I think that it's imperative, when one has lived such a difficult life as mine, to try to find some meaning in it. If I believed that all of my suffering has been random and meaningless, I'm not sure I'd wish to continue. Meaning is a tricky thing, though. Sometimes it can take years to assimilate terrible circumstances, wade through the pain and actually find reasons why all that suffering wasn't pointless. There are definitely some things I'm still trying to puzzle out. I'm patient, though. I have time.

I establish some meaning for myself. That is not necessarily the meaning the universe has assigned to it. Nonetheless, there are lessons to be learned if one is capable of waiting patiently for them to become manifest.

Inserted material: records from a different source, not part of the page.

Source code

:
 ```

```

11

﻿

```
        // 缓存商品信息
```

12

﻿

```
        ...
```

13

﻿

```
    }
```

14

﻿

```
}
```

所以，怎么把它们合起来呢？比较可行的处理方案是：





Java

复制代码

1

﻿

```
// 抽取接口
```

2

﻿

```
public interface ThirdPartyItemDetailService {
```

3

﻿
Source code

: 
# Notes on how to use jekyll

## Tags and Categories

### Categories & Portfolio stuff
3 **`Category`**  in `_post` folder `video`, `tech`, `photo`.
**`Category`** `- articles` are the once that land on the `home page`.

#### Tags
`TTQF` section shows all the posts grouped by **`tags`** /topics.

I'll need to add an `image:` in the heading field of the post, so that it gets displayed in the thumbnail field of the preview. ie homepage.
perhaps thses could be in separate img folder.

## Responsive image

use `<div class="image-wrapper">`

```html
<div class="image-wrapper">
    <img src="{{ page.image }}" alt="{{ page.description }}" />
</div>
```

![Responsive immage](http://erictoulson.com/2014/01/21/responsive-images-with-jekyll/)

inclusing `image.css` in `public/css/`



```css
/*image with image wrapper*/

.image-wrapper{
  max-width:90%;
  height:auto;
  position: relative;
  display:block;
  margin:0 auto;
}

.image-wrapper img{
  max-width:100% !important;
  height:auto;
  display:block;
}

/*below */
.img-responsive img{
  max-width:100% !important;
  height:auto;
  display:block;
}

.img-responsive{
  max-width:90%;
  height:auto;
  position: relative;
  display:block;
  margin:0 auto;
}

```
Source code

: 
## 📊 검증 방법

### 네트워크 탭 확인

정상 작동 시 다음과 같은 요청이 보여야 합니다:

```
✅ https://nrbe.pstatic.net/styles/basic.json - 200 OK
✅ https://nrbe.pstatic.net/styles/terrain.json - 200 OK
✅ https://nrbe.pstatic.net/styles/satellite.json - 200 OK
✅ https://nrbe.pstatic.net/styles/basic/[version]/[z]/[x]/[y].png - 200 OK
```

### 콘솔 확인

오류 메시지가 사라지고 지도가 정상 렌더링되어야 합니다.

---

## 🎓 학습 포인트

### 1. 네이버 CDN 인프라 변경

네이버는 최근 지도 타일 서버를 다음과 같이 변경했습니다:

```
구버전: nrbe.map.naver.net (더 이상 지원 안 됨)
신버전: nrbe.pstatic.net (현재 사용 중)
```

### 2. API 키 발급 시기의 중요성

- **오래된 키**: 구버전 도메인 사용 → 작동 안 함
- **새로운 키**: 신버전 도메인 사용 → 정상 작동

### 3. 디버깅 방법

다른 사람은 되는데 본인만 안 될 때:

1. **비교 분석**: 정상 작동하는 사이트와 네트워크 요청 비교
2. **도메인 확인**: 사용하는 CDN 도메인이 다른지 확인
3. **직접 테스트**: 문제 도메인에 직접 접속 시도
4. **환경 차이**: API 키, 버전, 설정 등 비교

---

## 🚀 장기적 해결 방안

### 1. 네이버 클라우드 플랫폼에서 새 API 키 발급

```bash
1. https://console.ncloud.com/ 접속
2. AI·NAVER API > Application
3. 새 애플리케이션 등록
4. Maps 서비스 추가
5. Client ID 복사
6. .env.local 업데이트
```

At the end of all suffering, now and in the past, is a way to become more fully human. For as much as I have suffered, I'm more able to see the suffering of others. I'm more able to find compassion for others.

For a month or so, I've been working toward releasing all of the anger, hatred and resentment that I carry around with me. Some of it is easy to find. I could probably name five or six people I'm enraged with just off the top of my head. There is a lot that I keep hidden from myself. Rage has never been an acceptable emotion for me. My dad pretty much had that market cornered. Unfortunately, I will have to dredge it up in order to let it go. That's quite a task.

Today my lesson is that I am more than the sum of my parts. I am more than my breast, my hair or my skin. It's much easier than learning all of the places in my being where I've stashed some rage just so that I could function effectively in the world. That's the other part of being an inspiration, I guess. Having the heart to keep going, come what may.

Thursday, November 03, 2005

Birthday?

Hey, I don't need no stinking birthday celebration. Chemo. Bring on more chemo.